Materials explicitly relate grade-level concepts to prior knowledge from earlier grades. At the beginning of each section in Laurie’s Notes, there is a heading marked “Preparing to Teach” which includes a brief explanation of how work in prior courses relates to the work involved in that lesson. For example:

• In Chapter 1, Section 1.1, it explains that students worked with one and two-step equations, Standard 7.EE.A, and that they will build upon their understanding of solving linear equations with rational coefficients, Standard 7.EE.B.
• In the Teacher Edition, Chapter 2, Section 2.1, page T-43, the “Preparing to Teach” notes connect students’ prior work plotting points in the coordinate plane to the grade-level work of finding the coordinates of a translated figure and using coordinates to translate a figure. This supports Standards 8.G.1 and 8.G.3.
• In Chapter 2, Section 2.2, students use their understanding of lines of symmetry (4.G.3), and skill at plotting points in the coordinate plane (6.NS.8, 6.G.3), which supports the grade-level work of experimentally verifying properties of reflections (8.G.1). The Teacher Edition, “Preparing to Teach” notes, page T-49, make note that symmetry is content from a prior grade.

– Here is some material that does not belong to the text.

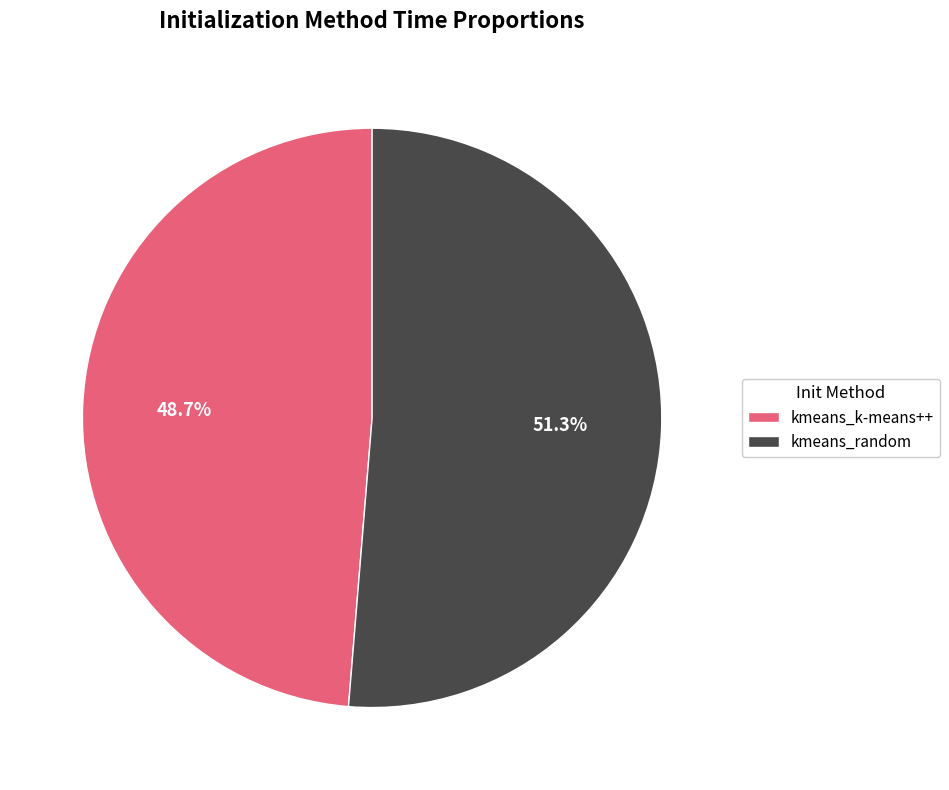

Approximately how many times larger is the value at kmeans_k-means++ compared to kmeans_random?

0.9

• In Chapter 3, Section 3.1, it states, “Students worked with transformations and congruent figures in the previous chapter, Standard 8.G.A 14. Now they will make conjectures about angles created by parallel lines and transversals, Standard 8.G.5.”
• Chapter 4, Laurie’s Notes on page T-141, states that “in previous courses, students used tables of values to show proportional relationships,” Domain 7.RP and that “in this lesson, they will use a table of values to create a graph of a linear equation, Standard 8.EE.5.” This follows the progression from the concept of proportional relationships to the concept of function.
• In Chapter 8, Section 8.1, it states, “Students should know how to raise a number to an exponent. The work in this section should be review for students, except powers with negative bases are now included.” In the Exploration 1, students complete a table that represents products from exponents and adds negative bases. This builds on their understanding of, Know and apply the properties of integer exponents (8.EE.1).
• In Teacher Edition, Chapter 9, Section 9.1, pg. T-373, the “Preparing to Teach” notes connect students’ prior work of find squares of numbers (6.EE.1), and areas of squares, (4.G.3 and 6.G.1), to the grade-level work of finding square roots, (8.EE.2).